=== Exercise material ===

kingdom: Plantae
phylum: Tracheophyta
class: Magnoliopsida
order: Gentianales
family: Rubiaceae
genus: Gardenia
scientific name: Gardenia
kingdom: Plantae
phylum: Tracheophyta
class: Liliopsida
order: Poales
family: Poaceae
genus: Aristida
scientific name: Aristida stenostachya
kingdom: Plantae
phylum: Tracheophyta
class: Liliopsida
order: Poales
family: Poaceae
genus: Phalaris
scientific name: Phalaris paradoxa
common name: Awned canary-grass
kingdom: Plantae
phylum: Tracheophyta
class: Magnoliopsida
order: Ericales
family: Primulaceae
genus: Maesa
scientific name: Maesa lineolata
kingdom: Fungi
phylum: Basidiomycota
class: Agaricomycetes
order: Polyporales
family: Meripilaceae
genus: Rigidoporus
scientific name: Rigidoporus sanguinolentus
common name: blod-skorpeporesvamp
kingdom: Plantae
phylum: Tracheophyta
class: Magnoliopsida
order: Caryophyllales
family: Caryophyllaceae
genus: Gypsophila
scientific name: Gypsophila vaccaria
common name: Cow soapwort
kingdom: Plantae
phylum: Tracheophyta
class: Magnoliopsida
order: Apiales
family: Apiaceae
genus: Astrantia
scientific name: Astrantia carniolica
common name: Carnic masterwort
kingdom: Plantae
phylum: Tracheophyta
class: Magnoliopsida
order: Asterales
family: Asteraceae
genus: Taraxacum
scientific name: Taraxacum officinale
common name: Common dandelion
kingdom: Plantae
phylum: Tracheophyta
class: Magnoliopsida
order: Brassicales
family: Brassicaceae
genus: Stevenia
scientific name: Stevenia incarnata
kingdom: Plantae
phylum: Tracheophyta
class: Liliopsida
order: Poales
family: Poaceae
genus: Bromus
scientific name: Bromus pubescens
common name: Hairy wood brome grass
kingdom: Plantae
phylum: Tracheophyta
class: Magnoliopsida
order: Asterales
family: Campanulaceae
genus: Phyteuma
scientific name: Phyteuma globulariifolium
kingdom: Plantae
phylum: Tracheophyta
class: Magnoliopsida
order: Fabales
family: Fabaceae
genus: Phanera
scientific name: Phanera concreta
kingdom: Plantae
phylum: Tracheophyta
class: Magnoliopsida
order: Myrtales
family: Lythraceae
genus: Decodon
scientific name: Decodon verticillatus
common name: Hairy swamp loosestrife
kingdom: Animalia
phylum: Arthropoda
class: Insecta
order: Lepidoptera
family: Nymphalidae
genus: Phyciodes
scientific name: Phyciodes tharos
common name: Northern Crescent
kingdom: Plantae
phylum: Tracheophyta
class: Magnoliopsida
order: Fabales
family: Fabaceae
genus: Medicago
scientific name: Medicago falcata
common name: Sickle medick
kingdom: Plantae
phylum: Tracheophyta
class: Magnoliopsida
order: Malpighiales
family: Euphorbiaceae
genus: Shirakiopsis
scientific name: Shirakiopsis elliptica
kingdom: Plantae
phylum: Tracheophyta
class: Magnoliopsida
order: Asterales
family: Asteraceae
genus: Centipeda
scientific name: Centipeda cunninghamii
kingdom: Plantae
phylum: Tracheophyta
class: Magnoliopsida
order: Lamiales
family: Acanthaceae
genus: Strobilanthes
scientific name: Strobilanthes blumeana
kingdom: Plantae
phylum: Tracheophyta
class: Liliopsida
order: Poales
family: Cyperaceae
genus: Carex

===

**What is required:**
Rewrite all the lines above as a numbered list, leaving out any blank lines.

**Output of the task:**
1. kingdom: Plantae
2. phylum: Tracheophyta
3. class: Magnoliopsida
4. order: Gentianales
5. family: Rubiaceae
6. genus: Gardenia
7. scientific name: Gardenia
8. kingdom: Plantae
9. phylum: Tracheophyta
10. class: Liliopsida
11. order: Poales
12. family: Poaceae
13. genus: Aristida
14. scientific name: Aristida stenostachya
15. kingdom: Plantae
16. phylum: Tracheophyta
17. class: Liliopsida
18. order: Poales
19. family: Poaceae
20. genus: Phalaris
21. scientific name: Phalaris paradoxa
22. common name: Awned canary-grass
23. kingdom: Plantae
24. phylum: Tracheophyta
25. class: Magnoliopsida
26. order: Ericales
27. family: Primulaceae
28. genus: Maesa
29. scientific name: Maesa lineolata
30. kingdom: Fungi
31. phylum: Basidiomycota
32. class: Agaricomycetes
33. order: Polyporales
34. family: Meripilaceae
35. genus: Rigidoporus
36. scientific name: Rigidoporus sanguinolentus
37. common name: blod-skorpeporesvamp
38. kingdom: Plantae
39. phylum: Tracheophyta
40. class: Magnoliopsida
41. order: Caryophyllales
42. family: Caryophyllaceae
43. genus: Gypsophila
44. scientific name: Gypsophila vaccaria
45. common name: Cow soapwort
46. kingdom: Plantae
47. phylum: Tracheophyta
48. class: Magnoliopsida
49. order: Apiales
50. family: Apiaceae
51. genus: Astrantia
52. scientific name: Astrantia carniolica
53. common name: Carnic masterwort
54. kingdom: Plantae
55. phylum: Tracheophyta
56. class: Magnoliopsida
57. order: Asterales
58. family: Asteraceae
59. genus: Taraxacum
60. scientific name: Taraxacum officinale
61. common name: Common dandelion
62. kingdom: Plantae
63. phylum: Tracheophyta
64. class: Magnoliopsida
65. order: Brassicales
66. family: Brassicaceae
67. genus: Stevenia
68. scientific name: Stevenia incarnata
69. kingdom: Plantae
70. phylum: Tracheophyta
71. class: Liliopsida
72. order: Poales
73. family: Poaceae
74. genus: Bromus
75. scientific name: Bromus pubescens
76. common name: Hairy wood brome grass
77. kingdom: Plantae
78. phylum: Tracheophyta
79. class: Magnoliopsida
80. order: Asterales
81. family: Campanulaceae
82. genus: Phyteuma
83. scientific name: Phyteuma globulariifolium
84. kingdom: Plantae
85. phylum: Tracheophyta
86. class: Magnoliopsida
87. order: Fabales
88. family: Fabaceae
89. genus: Phanera
90. scientific name: Phanera concreta
91. kingdom: Plantae
92. phylum: Tracheophyta
93. class: Magnoliopsida
94. order: Myrtales
95. family: Lythraceae
96. genus: Decodon
97. scientific name: Decodon verticillatus
98. common name: Hairy swamp loosestrife
99. kingdom: Animalia
100. phylum: Arthropoda
101. class: Insecta
102. order: Lepidoptera
103. family: Nymphalidae
104. genus: Phyciodes
105. scientific name: Phyciodes tharos
106. common name: Northern Crescent
107. kingdom: Plantae
108. phylum: Tracheophyta
109. class: Magnoliopsida
110. order: Fabales
111. family: Fabaceae
112. genus: Medicago
113. scientific name: Medicago falcata
114. common name: Sickle medick
115. kingdom: Plantae
116. phylum: Tracheophyta
117. class: Magnoliopsida
118. order: Malpighiales
119. family: Euphorbiaceae
120. genus: Shirakiopsis
121. scientific name: Shirakiopsis elliptica
122. kingdom: Plantae
123. phylum: Tracheophyta
124. class: Magnoliopsida
125. order: Asterales
126. family: Asteraceae
127. genus: Centipeda
128. scientific name: Centipeda cunninghamii
129. kingdom: Plantae
130. phylum: Tracheophyta
131. class: Magnoliopsida
132. order: Lamiales
133. family: Acanthaceae
134. genus: Strobilanthes
135. scientific name: Strobilanthes blumeana
136. kingdom: Plantae
137. phylum: Tracheophyta
138. class: Liliopsida
139. order: Poales
140. family: Cyperaceae
141. genus: Carex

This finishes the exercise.